JAMA: Appropriateness of PCI called into question
Approximately 600,000 PCIs are performed in the U.S. each year, at a cost that exceeds $12 billion. Patients who undergo PCI are exposed to risks of peri-procedural complications and longer-term bleeding and stent thrombosis, according the study. "Moreover, recent trials in stable patients without acute coronary syndromes have shown that PCI, compared with medical therapy, may provide only a modest population-average improvement in symptom relief,” the researchers wrote. "Given the cost and invasiveness of PCI, determining the extent to which PCI procedures are performed for appropriate and inappropriate indications could identify procedural overuse and areas for quality improvement and cost savings.”

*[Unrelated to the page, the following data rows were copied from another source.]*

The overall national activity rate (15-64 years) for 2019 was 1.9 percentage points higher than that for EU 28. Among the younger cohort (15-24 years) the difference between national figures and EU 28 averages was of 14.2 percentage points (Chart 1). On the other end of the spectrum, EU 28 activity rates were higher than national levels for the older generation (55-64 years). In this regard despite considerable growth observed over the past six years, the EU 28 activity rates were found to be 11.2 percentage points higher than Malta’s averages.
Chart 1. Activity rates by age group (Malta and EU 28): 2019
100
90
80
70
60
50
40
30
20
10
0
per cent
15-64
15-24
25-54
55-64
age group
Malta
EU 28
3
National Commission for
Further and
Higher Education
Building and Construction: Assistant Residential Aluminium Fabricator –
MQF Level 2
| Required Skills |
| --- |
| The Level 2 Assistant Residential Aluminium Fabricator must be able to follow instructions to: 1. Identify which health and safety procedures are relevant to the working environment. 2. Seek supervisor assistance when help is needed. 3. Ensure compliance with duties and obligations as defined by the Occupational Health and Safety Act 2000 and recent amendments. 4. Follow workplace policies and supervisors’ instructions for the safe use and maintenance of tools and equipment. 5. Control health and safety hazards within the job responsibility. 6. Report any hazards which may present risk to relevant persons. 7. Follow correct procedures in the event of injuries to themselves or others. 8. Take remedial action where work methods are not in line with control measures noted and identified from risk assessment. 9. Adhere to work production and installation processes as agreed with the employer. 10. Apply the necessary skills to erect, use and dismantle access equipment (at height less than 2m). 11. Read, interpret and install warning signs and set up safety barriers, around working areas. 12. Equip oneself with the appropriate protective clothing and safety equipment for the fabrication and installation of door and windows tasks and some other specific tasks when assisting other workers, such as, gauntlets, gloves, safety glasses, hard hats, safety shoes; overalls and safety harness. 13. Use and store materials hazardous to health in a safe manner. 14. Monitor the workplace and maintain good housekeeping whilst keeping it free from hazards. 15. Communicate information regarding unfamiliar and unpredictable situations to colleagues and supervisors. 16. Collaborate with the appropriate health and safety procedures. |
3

Recently, appropriate use criteria for coronary revascularization were jointly developed by six professional organizations to support the rational and judicious use of PCI.
Paul S. Chan, MD, of Saint Luke's Mid America Heart and Vascular Institute in Kansas City, Mo., and colleagues conducted a study to quantify the proportion of PCIs classified as appropriate, of uncertain appropriateness, and as inappropriate for acute as well as non-acute indications. The study included data from patients within the National Cardiovascular Data Registry undergoing PCI between July 2009 and September 2010 at 1,091 U.S. hospitals.
The appropriateness of PCI was determined using the appropriate use criteria for coronary revascularization. Results were stratified by whether the procedure was performed for acute indication (for STEMI patients) or non-acute indication.
Of 500,154 procedures classified, 20.6 percent were for STEMI, 21.1 percent for non-STEMI, 29.3 percent for high-risk unstable angina and 28.9 percent for non-acute elective indications. Based on the appropriate use criteria definition for acute procedures, 71.1 percent of the PCIs were for acute indications and 28.9 percent were for non-acute indications.
Chan et al reported that heart attacks comprised 58.8 percent of all acute procedures, while high-risk unstable angina comprised 41.2 percent.
The researchers found that 98.6 percent of acute PCIs were classified as appropriate, with 0.3 percent classified as uncertain and 1.1 percent as inappropriate. Overall, 50.4 percent of non-acute PCIs were classified as appropriate, while 38 percent were for uncertain indications and 11.6 percent were for inappropriate indications.
In general, compared with procedures classified as appropriate and uncertain, inappropriate PCIs were more likely to occur in patients with no angina, low-risk non-invasive stress testing results or suboptimal anti-anginal therapy.
There was substantial hospital-level variation in the proportion of inappropriate procedures for non-acute indications, Chan and colleagues reported. Hospitals in the lowest quartile had rates of inappropriate PCI of 6 percent or lower, while the rate of inappropriate PCI was greater than 16 percent among hospitals in the highest quartile. Analysis of the data suggested an 80 percent greater likelihood of patients with identical clinical characteristics receiving an inappropriate PCI at one randomly selected hospital as compared with another.
As a limitation, the researchers noted that not all hospitals that perform PCI in the U.S. participate in the NCDR CathPCI Registry.
“Collectively, these findings suggest an important opportunity to examine and improve the selection of patients undergoing PCI in the non-acute setting,” the authors wrote. “Better understanding of the clinical settings in which inappropriate PCIs occur and reduction in their variation across hospitals should be targets for quality improvement.”